A Lung Nodule Dataset with Histopathology-based Cancer Type Annotation

Muwei Jian,Hongyu Chen,Zaiyong Zhang,Nan Yang,Haorang Zhang,Lifu Ma,Wenjing Xu,Huixiang Zhi
2024-06-26
Abstract:Recently, Computer-Aided Diagnosis (CAD) systems have emerged as indispensable tools in clinical diagnostic workflows, significantly alleviating the burden on radiologists. Nevertheless, despite their integration into clinical settings, CAD systems encounter limitations. Specifically, while CAD systems can achieve high performance in the detection of lung nodules, they face challenges in accurately predicting multiple cancer types. This limitation can be attributed to the scarcity of publicly available datasets annotated with expert-level cancer type information. This research aims to bridge this gap by providing publicly accessible datasets and reliable tools for medical diagnosis, facilitating a finer categorization of different types of lung diseases so as to offer precise treatment recommendations. To achieve this objective, we curated a diverse dataset of lung Computed Tomography (CT) images, comprising 330 annotated nodules (nodules are labeled as bounding boxes) from 95 distinct patients. The quality of the dataset was evaluated using a variety of classical classification and detection models, and these promising results demonstrate that the dataset has a feasible application and further facilitate intelligent auxiliary diagnosis.

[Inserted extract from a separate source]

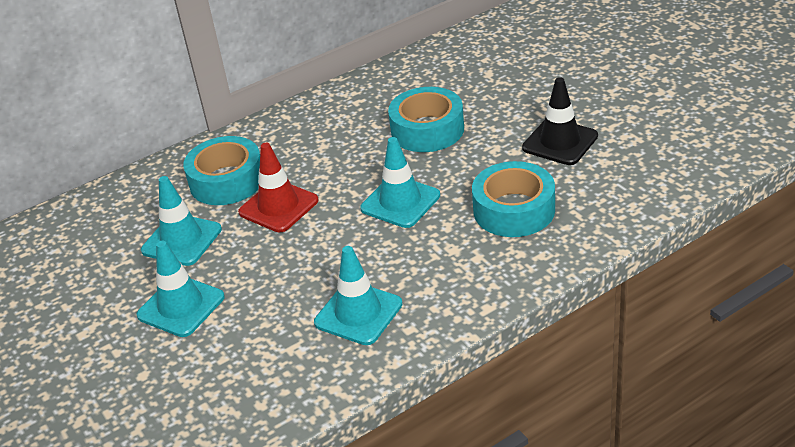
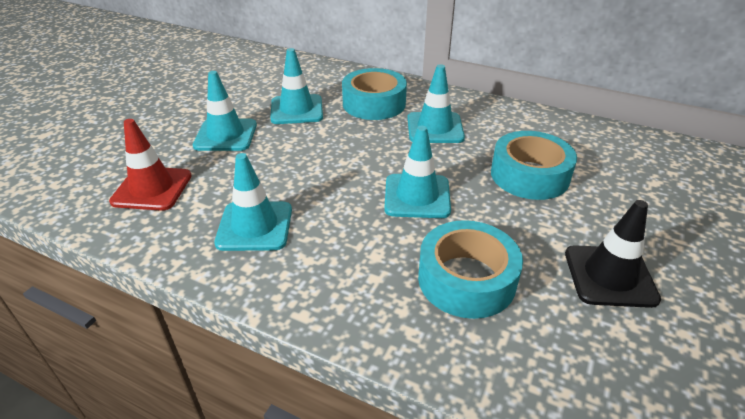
camera: 55 degrees right, 0 degrees up
red traffic cone [238,143,318,232] -> red traffic cone moved to [109,119,192,211]
none -> turquoise traffic cone [407,64,465,143]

Image and Video Processing,Computer Vision and Pattern Recognition
What problem does this paper attempt to address?
The main problem this paper attempts to address is the limitation of existing Computer-Aided Diagnosis (CAD) systems in accurately predicting various types of lung cancer, despite their good performance in detecting lung nodules. This limitation is primarily due to the lack of publicly available datasets with expert-level cancer type annotations. To solve this issue, the authors constructed a lung CT image dataset with precise cancer type annotations and conducted various experimental validations to promote more refined lung disease classification and precise treatment recommendations. Specifically, the main objectives of this study include: 1. **Constructing a high-quality dataset**: The authors collected 330 lung nodule CT images from 95 patients, with these nodules being precisely annotated by professional doctors using clinical, frozen section, and pathological diagnostic information. 2. **Improving the accuracy of small nodule detection**: The dataset includes many small and tiny nodules, which pose a challenge to the detection performance of existing CAD systems. 3. **Promoting the classification of various lung cancer types**: The cancer type labels in the dataset are rich, including benign, adenocarcinoma, and squamous cell carcinoma, which helps in developing CAD systems capable of distinguishing different types of lung cancer. Through these efforts, the authors hope to provide a reliable tool to help make medical diagnoses more accurate, thereby offering more personalized treatment recommendations for patients.